For a test CD, I use the Stereophile Test CD 002-2, which provides a dog barking to verify left and right channels, a bark that should come from between the two front speakers and an out-of-phase dog bark.

Both the CD and the DVD (with the center and rear channels turned off) exhibit the same anomaly: the left dog emanates from the right speaker, while the left dog comes from the center. Neither is distorted. The center dog bark is perfectly placed and undistorted. The out of phase dog is indistinctly located and somewhat muffled - which is the expected behavior.

Since the CD and DVD are connected to the pre/pro at separate inputs, I think I can rule out the units themselves as being at fault.

I changed the front amp and got the same result. I changed the pre/pro and got the same result. I changed the connecting cables from the CD and the DVD, which also made no difference.

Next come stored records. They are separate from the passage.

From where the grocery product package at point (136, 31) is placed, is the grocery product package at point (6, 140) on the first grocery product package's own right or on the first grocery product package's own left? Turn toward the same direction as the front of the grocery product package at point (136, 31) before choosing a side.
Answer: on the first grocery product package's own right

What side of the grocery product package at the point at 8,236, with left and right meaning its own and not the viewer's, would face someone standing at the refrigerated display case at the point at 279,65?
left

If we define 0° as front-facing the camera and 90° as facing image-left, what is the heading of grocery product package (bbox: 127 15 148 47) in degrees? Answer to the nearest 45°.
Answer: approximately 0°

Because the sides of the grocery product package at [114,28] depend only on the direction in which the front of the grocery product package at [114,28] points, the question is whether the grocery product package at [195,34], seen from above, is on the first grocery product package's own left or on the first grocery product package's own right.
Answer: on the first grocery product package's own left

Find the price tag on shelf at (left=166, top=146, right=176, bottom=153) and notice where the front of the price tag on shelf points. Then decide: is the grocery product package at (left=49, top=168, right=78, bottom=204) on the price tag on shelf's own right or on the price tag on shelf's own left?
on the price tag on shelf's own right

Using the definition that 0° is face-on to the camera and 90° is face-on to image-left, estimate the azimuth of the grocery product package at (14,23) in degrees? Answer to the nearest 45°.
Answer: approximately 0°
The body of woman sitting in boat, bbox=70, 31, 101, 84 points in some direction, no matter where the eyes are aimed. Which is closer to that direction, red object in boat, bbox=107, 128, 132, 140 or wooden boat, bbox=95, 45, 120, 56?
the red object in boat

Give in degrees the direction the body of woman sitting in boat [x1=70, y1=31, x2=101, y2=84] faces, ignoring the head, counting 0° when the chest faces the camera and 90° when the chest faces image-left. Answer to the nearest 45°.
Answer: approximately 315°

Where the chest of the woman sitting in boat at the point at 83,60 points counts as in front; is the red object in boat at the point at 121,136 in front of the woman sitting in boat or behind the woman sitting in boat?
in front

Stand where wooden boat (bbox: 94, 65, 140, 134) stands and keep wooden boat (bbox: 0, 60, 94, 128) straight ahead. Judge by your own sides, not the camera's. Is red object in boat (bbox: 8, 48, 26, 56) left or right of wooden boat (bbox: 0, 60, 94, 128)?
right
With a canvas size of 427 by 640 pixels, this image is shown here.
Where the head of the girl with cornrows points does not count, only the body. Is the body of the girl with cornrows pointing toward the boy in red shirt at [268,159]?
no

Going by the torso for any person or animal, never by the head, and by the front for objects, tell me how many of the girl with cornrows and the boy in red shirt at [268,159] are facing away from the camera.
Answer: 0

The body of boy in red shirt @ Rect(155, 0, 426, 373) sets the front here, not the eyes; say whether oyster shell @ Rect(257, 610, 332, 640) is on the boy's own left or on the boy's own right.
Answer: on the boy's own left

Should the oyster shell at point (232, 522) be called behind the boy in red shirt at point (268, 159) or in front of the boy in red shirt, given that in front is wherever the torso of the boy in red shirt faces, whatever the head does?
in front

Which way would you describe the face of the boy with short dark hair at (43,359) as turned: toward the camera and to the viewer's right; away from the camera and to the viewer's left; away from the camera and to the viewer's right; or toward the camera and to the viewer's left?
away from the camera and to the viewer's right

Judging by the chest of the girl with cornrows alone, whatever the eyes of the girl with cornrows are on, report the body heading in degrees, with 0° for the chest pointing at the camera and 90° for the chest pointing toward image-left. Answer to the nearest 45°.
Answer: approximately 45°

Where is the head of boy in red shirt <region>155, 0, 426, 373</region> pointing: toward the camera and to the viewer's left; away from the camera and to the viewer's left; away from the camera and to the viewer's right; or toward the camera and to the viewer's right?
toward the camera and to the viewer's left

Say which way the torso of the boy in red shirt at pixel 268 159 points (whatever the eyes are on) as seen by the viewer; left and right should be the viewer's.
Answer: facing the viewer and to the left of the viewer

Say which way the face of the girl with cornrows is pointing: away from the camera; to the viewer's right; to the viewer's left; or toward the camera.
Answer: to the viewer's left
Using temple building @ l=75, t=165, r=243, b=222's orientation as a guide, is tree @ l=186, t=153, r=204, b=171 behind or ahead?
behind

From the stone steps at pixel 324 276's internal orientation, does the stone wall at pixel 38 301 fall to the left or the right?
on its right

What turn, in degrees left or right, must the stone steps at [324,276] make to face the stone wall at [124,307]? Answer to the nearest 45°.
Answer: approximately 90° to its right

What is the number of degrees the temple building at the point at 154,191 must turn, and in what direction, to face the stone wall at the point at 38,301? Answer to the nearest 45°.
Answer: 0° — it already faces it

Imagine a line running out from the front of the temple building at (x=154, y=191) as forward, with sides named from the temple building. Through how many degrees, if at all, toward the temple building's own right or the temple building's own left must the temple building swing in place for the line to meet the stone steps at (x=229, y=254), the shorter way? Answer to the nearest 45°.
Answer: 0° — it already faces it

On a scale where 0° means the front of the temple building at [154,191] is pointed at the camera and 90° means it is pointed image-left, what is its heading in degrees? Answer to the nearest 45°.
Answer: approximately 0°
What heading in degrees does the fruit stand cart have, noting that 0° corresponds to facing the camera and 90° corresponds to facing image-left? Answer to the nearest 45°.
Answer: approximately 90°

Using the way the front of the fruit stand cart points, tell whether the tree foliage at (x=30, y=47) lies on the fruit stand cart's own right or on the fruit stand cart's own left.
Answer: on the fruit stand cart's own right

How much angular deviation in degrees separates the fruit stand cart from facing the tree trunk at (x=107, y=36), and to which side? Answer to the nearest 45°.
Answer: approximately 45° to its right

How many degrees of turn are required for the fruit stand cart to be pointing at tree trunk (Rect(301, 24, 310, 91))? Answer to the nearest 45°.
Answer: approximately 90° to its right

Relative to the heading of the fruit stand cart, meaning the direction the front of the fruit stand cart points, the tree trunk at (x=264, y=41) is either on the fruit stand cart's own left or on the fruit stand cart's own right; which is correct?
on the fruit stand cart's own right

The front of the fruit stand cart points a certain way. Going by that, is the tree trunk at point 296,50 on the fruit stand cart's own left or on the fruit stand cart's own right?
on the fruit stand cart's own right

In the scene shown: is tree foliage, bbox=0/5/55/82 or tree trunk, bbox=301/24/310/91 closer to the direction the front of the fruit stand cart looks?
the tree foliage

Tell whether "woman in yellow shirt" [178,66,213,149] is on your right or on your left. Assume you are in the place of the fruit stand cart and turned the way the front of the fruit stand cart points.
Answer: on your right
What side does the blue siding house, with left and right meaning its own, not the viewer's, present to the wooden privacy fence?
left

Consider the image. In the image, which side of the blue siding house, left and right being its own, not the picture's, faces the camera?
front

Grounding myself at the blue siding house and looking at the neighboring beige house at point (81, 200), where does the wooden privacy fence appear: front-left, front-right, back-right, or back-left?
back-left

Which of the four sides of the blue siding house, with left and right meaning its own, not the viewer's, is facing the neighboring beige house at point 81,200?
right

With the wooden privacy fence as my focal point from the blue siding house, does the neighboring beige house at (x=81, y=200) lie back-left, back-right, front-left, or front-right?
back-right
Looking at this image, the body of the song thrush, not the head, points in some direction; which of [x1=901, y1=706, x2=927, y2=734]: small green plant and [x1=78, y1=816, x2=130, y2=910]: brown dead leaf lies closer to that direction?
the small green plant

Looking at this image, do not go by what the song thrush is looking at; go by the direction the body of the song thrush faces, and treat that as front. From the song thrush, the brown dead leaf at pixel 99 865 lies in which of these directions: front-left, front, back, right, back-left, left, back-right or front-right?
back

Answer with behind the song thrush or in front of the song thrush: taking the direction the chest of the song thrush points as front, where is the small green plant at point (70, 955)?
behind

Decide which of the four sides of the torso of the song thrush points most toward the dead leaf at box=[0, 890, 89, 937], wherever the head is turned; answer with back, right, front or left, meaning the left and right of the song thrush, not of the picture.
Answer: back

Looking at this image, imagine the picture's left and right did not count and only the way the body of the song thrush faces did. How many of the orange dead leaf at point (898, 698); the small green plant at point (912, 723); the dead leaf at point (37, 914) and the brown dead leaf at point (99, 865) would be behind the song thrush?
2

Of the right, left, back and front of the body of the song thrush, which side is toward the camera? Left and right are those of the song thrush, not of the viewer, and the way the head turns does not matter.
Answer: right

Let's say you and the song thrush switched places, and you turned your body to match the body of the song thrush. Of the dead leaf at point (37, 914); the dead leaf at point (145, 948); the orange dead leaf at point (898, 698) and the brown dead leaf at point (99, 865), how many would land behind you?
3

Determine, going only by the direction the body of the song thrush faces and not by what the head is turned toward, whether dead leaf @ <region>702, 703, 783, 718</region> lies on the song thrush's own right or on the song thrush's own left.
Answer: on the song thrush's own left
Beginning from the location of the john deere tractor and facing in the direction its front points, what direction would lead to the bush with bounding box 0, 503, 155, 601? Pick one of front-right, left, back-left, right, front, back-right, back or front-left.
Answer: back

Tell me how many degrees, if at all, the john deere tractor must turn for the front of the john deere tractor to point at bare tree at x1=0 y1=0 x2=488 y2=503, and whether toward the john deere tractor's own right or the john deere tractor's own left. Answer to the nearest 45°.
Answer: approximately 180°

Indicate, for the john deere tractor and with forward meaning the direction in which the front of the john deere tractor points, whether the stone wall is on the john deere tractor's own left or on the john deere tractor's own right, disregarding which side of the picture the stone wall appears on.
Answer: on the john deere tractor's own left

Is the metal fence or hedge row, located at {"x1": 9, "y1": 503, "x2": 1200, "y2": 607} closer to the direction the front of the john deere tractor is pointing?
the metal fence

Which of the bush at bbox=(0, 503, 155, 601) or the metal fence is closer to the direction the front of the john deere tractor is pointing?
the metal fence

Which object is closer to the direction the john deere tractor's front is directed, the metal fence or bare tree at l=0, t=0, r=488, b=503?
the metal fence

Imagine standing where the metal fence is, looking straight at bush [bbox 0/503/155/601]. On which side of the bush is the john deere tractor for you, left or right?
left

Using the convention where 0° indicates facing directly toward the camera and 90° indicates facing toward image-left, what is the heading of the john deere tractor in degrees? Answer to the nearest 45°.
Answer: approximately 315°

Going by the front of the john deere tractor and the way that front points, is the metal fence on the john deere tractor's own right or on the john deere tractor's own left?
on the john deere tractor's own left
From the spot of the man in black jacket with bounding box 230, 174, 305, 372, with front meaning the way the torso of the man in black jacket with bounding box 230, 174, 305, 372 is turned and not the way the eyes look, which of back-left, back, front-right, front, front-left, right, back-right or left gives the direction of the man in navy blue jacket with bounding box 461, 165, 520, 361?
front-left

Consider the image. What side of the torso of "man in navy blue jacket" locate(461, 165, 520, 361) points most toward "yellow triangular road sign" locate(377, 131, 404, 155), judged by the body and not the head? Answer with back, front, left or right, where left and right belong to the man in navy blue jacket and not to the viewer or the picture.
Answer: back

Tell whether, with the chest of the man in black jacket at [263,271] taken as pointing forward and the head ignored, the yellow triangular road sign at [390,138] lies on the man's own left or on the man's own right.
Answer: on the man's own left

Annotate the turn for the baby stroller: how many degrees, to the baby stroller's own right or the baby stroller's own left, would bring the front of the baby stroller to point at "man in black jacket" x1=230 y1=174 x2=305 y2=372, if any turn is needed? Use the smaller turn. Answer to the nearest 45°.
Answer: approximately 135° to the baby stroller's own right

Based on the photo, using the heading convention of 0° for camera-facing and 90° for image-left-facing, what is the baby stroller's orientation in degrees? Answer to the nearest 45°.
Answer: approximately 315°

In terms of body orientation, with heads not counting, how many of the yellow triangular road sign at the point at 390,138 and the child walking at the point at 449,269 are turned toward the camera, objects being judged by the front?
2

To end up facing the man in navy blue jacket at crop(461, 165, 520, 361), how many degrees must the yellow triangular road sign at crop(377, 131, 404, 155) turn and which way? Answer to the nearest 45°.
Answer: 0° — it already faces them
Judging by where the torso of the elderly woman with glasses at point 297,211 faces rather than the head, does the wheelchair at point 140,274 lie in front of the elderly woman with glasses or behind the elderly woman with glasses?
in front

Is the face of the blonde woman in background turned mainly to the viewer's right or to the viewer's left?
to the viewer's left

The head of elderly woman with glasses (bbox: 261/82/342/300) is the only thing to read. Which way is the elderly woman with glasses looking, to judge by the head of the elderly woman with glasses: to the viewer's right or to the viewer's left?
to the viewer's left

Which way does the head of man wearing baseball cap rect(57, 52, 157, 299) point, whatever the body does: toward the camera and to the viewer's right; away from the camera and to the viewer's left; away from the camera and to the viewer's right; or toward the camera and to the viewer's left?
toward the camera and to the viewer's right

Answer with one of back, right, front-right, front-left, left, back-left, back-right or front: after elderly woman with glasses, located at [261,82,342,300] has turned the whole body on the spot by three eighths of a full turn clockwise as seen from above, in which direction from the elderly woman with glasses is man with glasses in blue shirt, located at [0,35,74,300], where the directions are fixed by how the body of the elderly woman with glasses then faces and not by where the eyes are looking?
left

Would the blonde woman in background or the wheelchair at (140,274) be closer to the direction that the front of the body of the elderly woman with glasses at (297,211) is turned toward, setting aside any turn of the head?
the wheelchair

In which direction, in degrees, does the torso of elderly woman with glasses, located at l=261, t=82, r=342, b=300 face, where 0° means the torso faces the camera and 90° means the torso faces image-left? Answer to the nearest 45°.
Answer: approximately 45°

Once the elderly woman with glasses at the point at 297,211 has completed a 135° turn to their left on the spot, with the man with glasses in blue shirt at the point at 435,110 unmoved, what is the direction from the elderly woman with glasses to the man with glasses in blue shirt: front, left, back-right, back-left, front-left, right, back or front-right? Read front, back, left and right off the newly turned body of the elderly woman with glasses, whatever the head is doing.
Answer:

I deliberately reversed the power and ground on one front speaker, which did not help.

Also, I ran the test setup from the pre/pro to make sure that left and right speakers are correctly connected and identified by location.

Lastly, I played the test CD on a boombox to be sure that it does, in fact, produce the dog barking from the left and right side speakers - which it does.

So, now I am unashamedly stumped and am appealing to you all for help. (My wife would also appreciate a resolution to this issue since my testing is making her nuts.)

Any and all suggestions will be welcomed.

Thanks.

Jon
opteron05

Showing 2 responses by tobias

Another last ditch suggestion: look into speaker placement and room effects. Is your room symmetrical, for example? My rear wall has a 12-inch step on the left side and when my speakers are not precisely toed in the image shifts to the left.

My reference on this subject is Jim Smith's Get Better Sound.

http://www.getbettersound.com/
Well done Jon! Thanks for the follow-up.

The next thing I did was to stop eye-balling the centerpoint of the distance between the speakers and actually measure.

That worked for me too. I set up according to Jim Smith's suggestions ( it's a good book--really ) and things were fine. A week afterwards the image had gone screwy, and it took a measuring tape to tell me that I was not actually sitting where I thought I was.

It may seem like barking madness to others, but when it's just right there's no denying the difference.